Sorprendida por la belleza y crudeza de aquellas palabras, las copió con su pluma en un trozo de pergamino que encontró en el suelo y las releyó varias veces sin dejar de maravillarse con la sinceridad de aquellas palabras tan sinceras como desgarradoras. No fue hasta el momento en el que decidió guardar la pluma, cuando se percato de una pequeña frase tallada en letra diminuta bajo la última de las frases del poema.


De Noah a Howard…


Astrid notó que de pronto le faltaba aire en los pulmones. Era su madre… Noah Ellefson era su madre quien se había casado con Howard Vedder unos pocos años antes de la caída de la noche sobre el mundo. Habían vivido toda su vida en la aldea (según le había hecho saber su propia abuela). Su padre era guardabosques y siempre le había gustado llevarla a pasear por los gigantescos prados y arboledas de las tierras Buds jugando bajo la protección de las encinas y los robustos robledales. Era un hombre amable y bondadoso cuya mayor satisfacción en la vida era ayudar a viajeros extraviados o incluso a animales que precisaran su ayuda en los territorios en los que se ganaba el sueldo realizando aquello que más amaba. Polly siempre le había dicho que sabía mucho acerca de la vida en los bosques y montañas y ya desde muy pequeña la había cogido en brazos y se la había llevado a recorrer los verdes prados del mundo que tanto quería y respetaba. Todo el mundo lo conocía como “guardabosques Vedder” y su trabajo le otorgó años y años de prosperidad en la aldea de Eindol. De Noah por su parte, siempre había oído que era una mujer dulce como la miel y fuerte como un oso. Su abuela siempre había dicho que ante la adversidad acostumbraba a crecerse como un huracán enfurecido pero que la vida le había enseñado a encajar los golpes sin que estos pudieran afectar a su carácter. Estaba muy orgullosa de ambos.

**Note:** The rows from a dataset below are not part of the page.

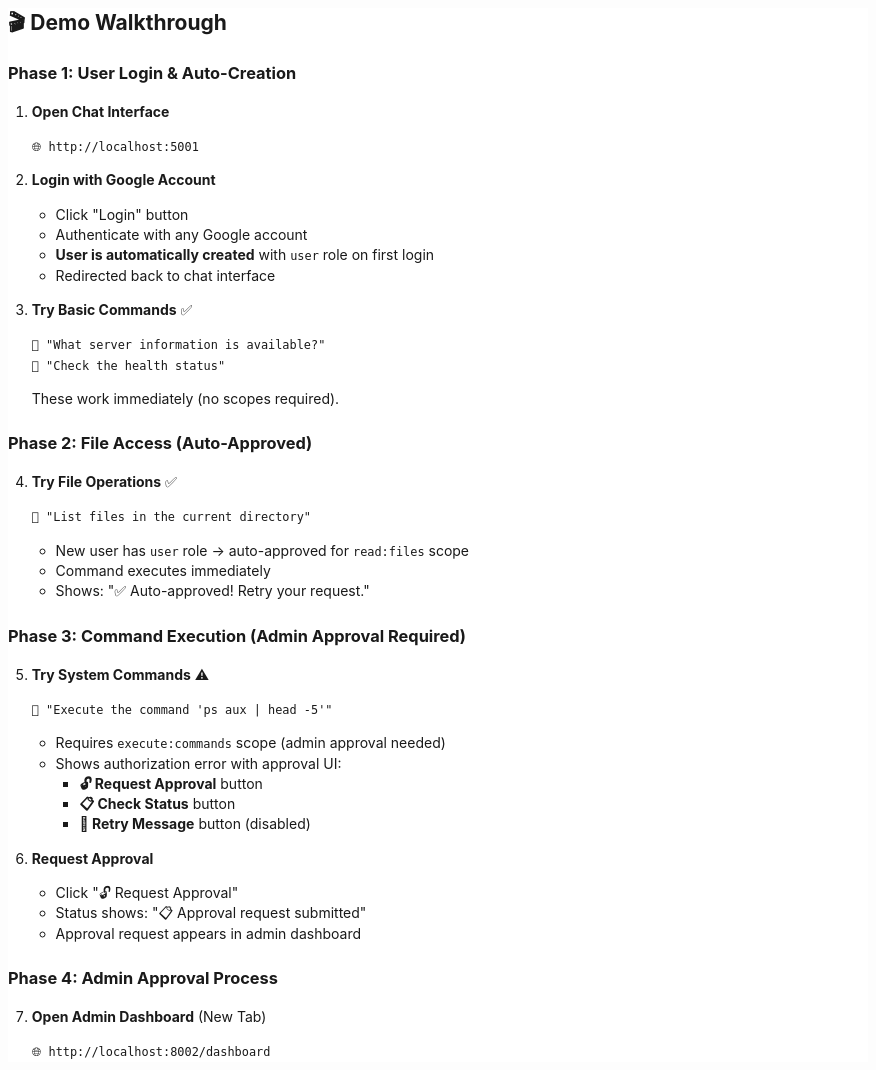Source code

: ## 🎬 **Demo Walkthrough**

### **Phase 1: User Login & Auto-Creation**

1. **Open Chat Interface**
   ```
   🌐 http://localhost:5001
   ```

2. **Login with Google Account**
   - Click "Login" button
   - Authenticate with any Google account
   - **User is automatically created** with `user` role on first login
   - Redirected back to chat interface

3. **Try Basic Commands** ✅
   ```
   💬 "What server information is available?"
   💬 "Check the health status"
   ```
   These work immediately (no scopes required).

### **Phase 2: File Access (Auto-Approved)**

4. **Try File Operations** ✅
   ```
   💬 "List files in the current directory"
   ```
   - New user has `user` role → auto-approved for `read:files` scope
   - Command executes immediately
   - Shows: "✅ Auto-approved! Retry your request."

### **Phase 3: Command Execution (Admin Approval Required)**

5. **Try System Commands** ⚠️
   ```
   💬 "Execute the command 'ps aux | head -5'"
   ```
   - Requires `execute:commands` scope (admin approval needed)
   - Shows authorization error with approval UI:
     - **🔓 Request Approval** button
     - **📋 Check Status** button  
     - **🔄 Retry Message** button (disabled)

6. **Request Approval**
   - Click "🔓 Request Approval"
   - Status shows: "📋 Approval request submitted"
   - Approval request appears in admin dashboard

### **Phase 4: Admin Approval Process**

7. **Open Admin Dashboard** (New Tab)
   ```
   🌐 http://localhost:8002/dashboard
   ```
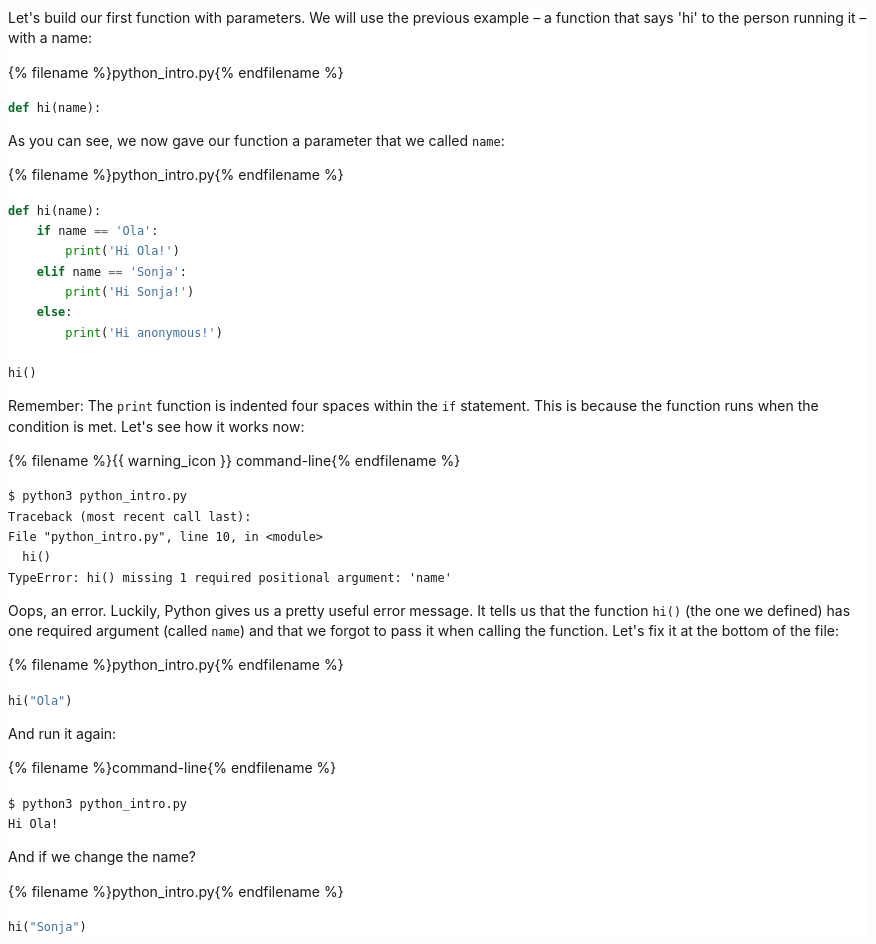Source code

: Let's build our first function with parameters. We will use the previous example – a function that says 'hi' to the person running it – with a name:

{% filename %}python_intro.py{% endfilename %}

```python
def hi(name):
```

As you can see, we now gave our function a parameter that we called `name`:

{% filename %}python_intro.py{% endfilename %}

```python
def hi(name):
    if name == 'Ola':
        print('Hi Ola!')
    elif name == 'Sonja':
        print('Hi Sonja!')
    else:
        print('Hi anonymous!')

hi()
```

Remember: The `print` function is indented four spaces within the `if` statement. This is because the function runs when the condition is met. Let's see how it works now:

{% filename %}{{ warning_icon }} command-line{% endfilename %}

    $ python3 python_intro.py
    Traceback (most recent call last):
    File "python_intro.py", line 10, in <module>
      hi()
    TypeError: hi() missing 1 required positional argument: 'name'
    

Oops, an error. Luckily, Python gives us a pretty useful error message. It tells us that the function `hi()` (the one we defined) has one required argument (called `name`) and that we forgot to pass it when calling the function. Let's fix it at the bottom of the file:

{% filename %}python_intro.py{% endfilename %}

```python
hi("Ola")
```

And run it again:

{% filename %}command-line{% endfilename %}

    $ python3 python_intro.py
    Hi Ola!
    

And if we change the name?

{% filename %}python_intro.py{% endfilename %}

```python
hi("Sonja")
```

Siempre lo había estado.


Y ahora, por arte de magia, le llegaba el último vestigio que había dejado en vida su madre. Sin duda era una carta de despedida escrita en las últimas horas de ambos. No quiso pensar en ello, ni en el amargo final que tuvieron hacía ya dieciocho años.


Dos solitarias lágrimas corrieron por sus mejillas.


Los echaba de menos. A ambos. Con los dedos temblorosos acarició la talla que había en la madera y dejó que su mente se poblara de recuerdos de su solitaria infancia en la que había añorado cada segundo de su existencia, en cada aliento de aire, a aquellas dos figuras que había amado y querido más que a nadie en el mundo, pero a quienes no había visto jamás.


Unos fuertes ruidos la sobresaltaron. Era hora de irse.